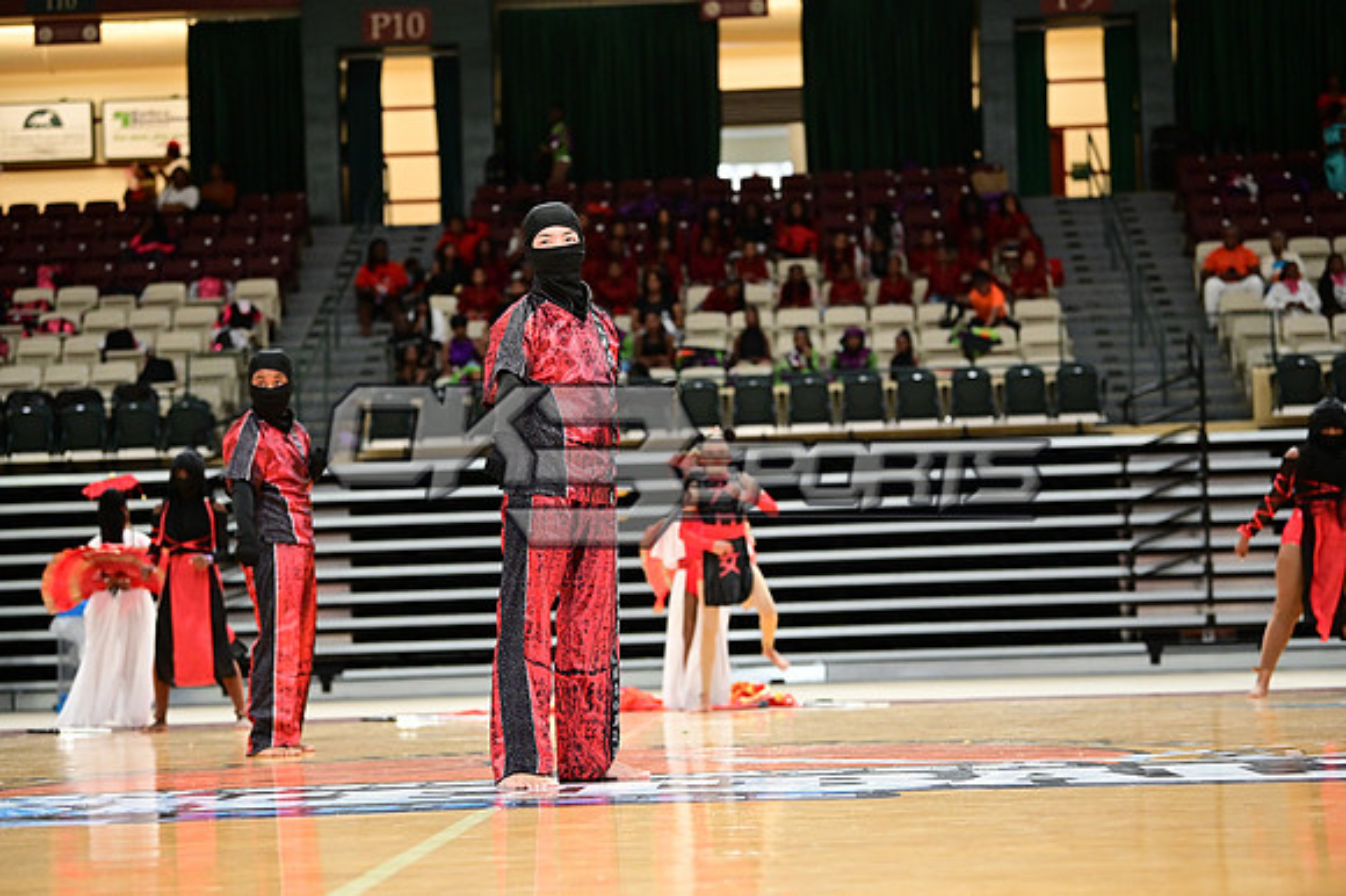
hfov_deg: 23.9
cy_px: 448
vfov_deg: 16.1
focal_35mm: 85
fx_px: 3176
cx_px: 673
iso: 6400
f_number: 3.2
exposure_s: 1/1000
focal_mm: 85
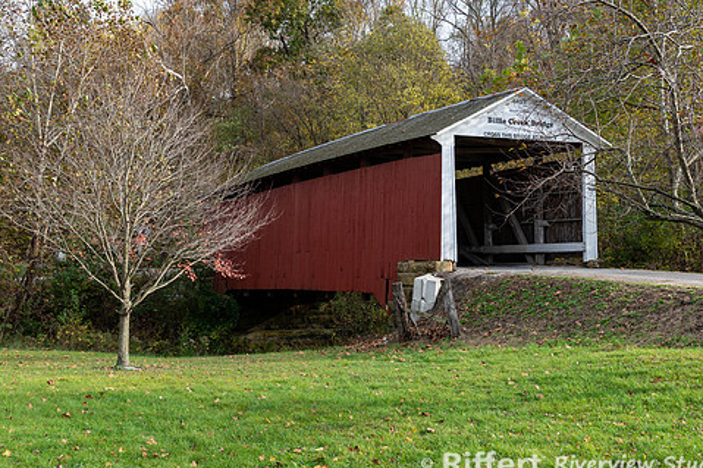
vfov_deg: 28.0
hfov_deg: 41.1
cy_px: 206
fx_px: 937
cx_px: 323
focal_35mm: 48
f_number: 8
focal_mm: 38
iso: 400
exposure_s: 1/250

**What to do:** Word for word, output the lines from the line bearing "exposure_s: 1/1000" through the end of the records above, and only those, without the pictures.

**Answer below:**
exposure_s: 1/1000
focal_mm: 85
vfov_deg: 28.0
hfov_deg: 41.1
cy_px: 206
fx_px: 937
cx_px: 323
focal_35mm: 48
f_number: 8
focal_mm: 38
iso: 400
exposure_s: 1/250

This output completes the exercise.